Work task 1
Answer these questions from the Quarto manuscripts text:
(a) What new project type does it introduce?
(b) Which two formats does it name as examples of creating multiple formats?
(c) What does it say serve as sources of content and computations?
Work task 2
Please write out the Quarto manuscripts text word for word, from "And then the" to "and reproduce it.".

Exercise text below:

Quarto Manuscripts feature
So basics are, I mentioned before, we have different project types in Quarto, so we have books, blogs, websites. So we have a new project type called a manuscript, which provides, kind of composes a bunch of other Quarto features together, provide a framework for writing and publishing scholarly articles. One of the features, as I'll show you in a couple of demonstrations, is creating multiple formats. So Word formats, LaTeX formats, and kind of give readers the ability to read a web version of the article, but also access all the other formats.
And then the other key thing is this idea of exposing the computations underneath the article. So the idea is that one or more notebooks or QMD documents are sources of content and computations. These are published alongside the manuscript so that readers can look at, even if your code is not printed in the manuscript, as it often is not, there's a way to get to it and view it and reproduce it.

End of Exercise text.
Supplied entries below:

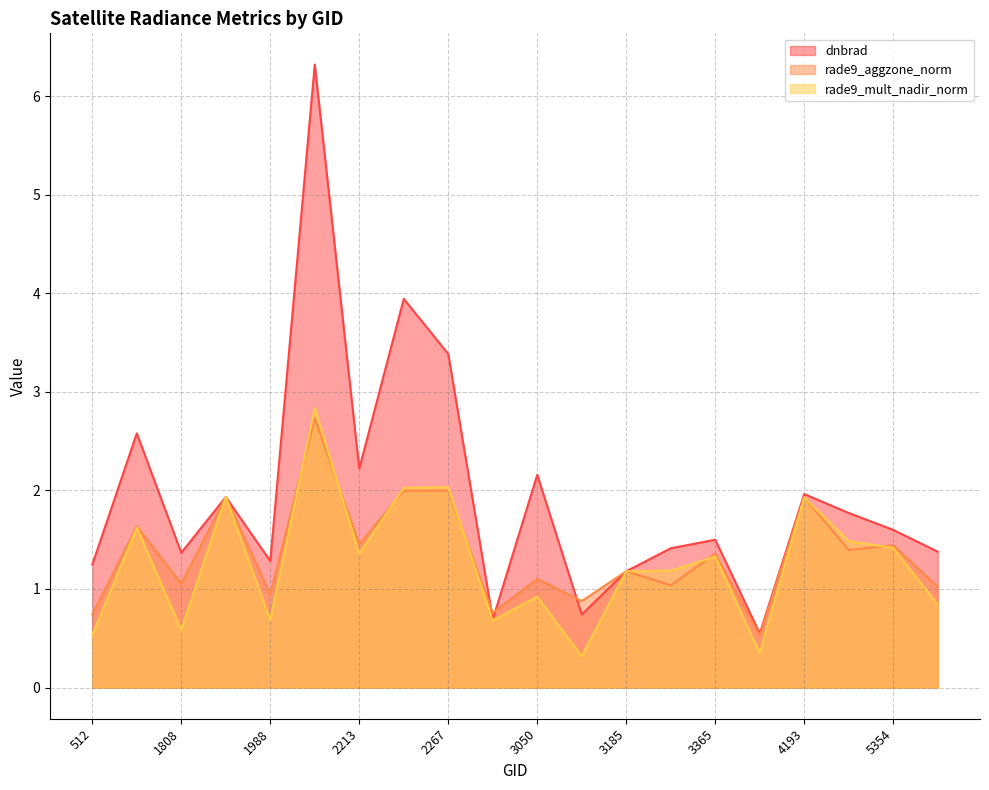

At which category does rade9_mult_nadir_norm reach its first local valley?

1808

End of Supplied entries.
Supplied entries below:

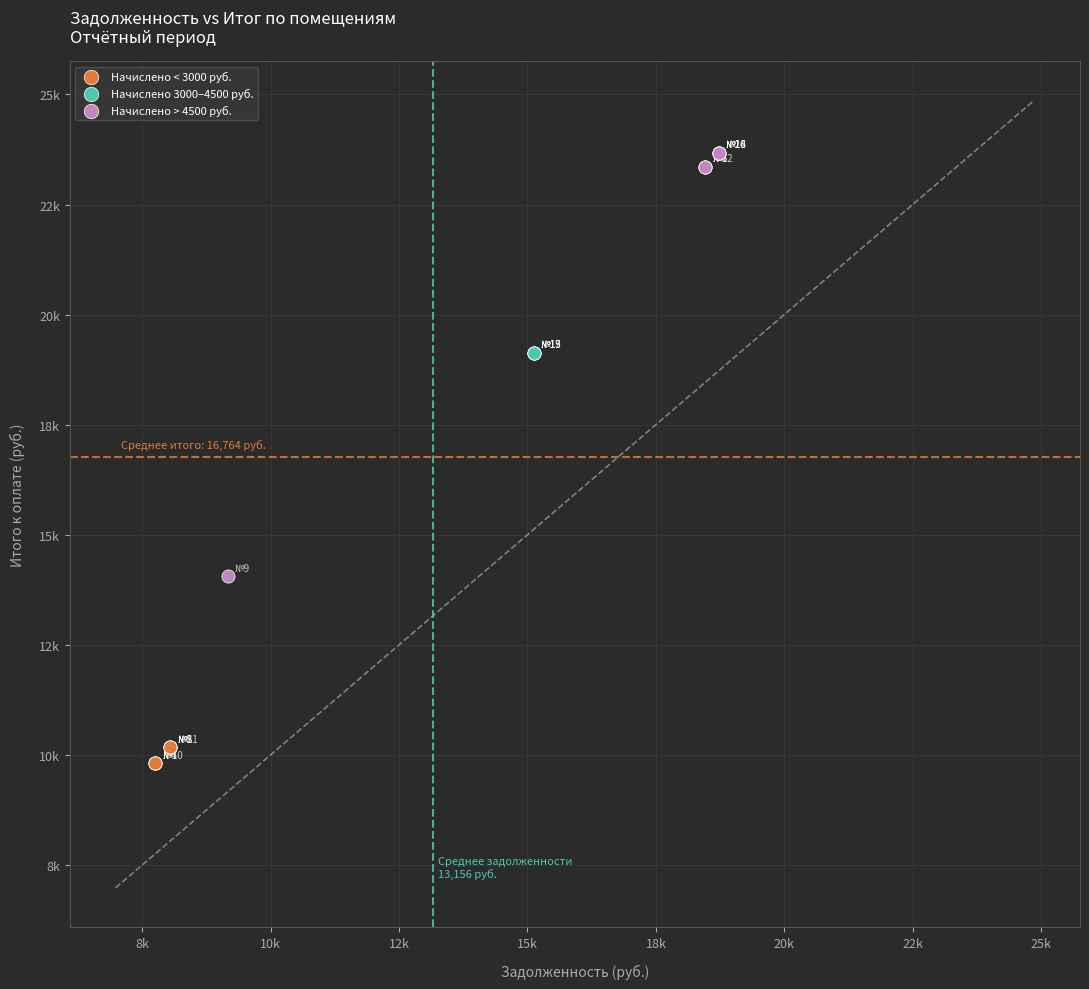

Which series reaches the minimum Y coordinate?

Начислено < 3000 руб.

End of Supplied entries.

Solution 1
(a) A manuscript.
(b) Word and LaTeX.
(c) One or more notebooks or QMD documents.

Solution 2
And then the other key thing is this idea of exposing the computations underneath the article. So the idea is that one or more notebooks or QMD documents are sources of content and computations. These are published alongside the manuscript so that readers can look at, even if your code is not printed in the manuscript, as it often is not, there's a way to get to it and view it and reproduce it.